▶ _JOB_: Among the entries below, find each line holding "iQIYI" and return it.

RECORD SET Block Start

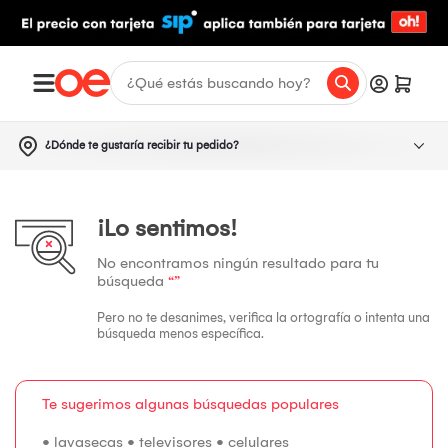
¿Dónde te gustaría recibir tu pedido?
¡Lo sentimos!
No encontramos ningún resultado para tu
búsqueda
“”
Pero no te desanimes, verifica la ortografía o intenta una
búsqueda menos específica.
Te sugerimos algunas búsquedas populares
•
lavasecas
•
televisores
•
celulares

RECORD SET Block End
RECORD SET Block Start

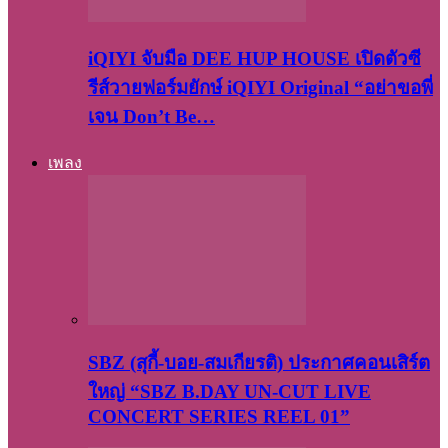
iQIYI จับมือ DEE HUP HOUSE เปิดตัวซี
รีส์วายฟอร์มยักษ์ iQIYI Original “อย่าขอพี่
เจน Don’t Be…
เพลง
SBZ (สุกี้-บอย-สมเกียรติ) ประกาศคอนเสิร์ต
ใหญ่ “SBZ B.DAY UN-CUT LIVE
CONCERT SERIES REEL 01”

RECORD SET Block End

▶ _ANSWER SECTION_:
iQIYI จับมือ DEE HUP HOUSE เปิดตัวซี
รีส์วายฟอร์มยักษ์ iQIYI Original “อย่าขอพี่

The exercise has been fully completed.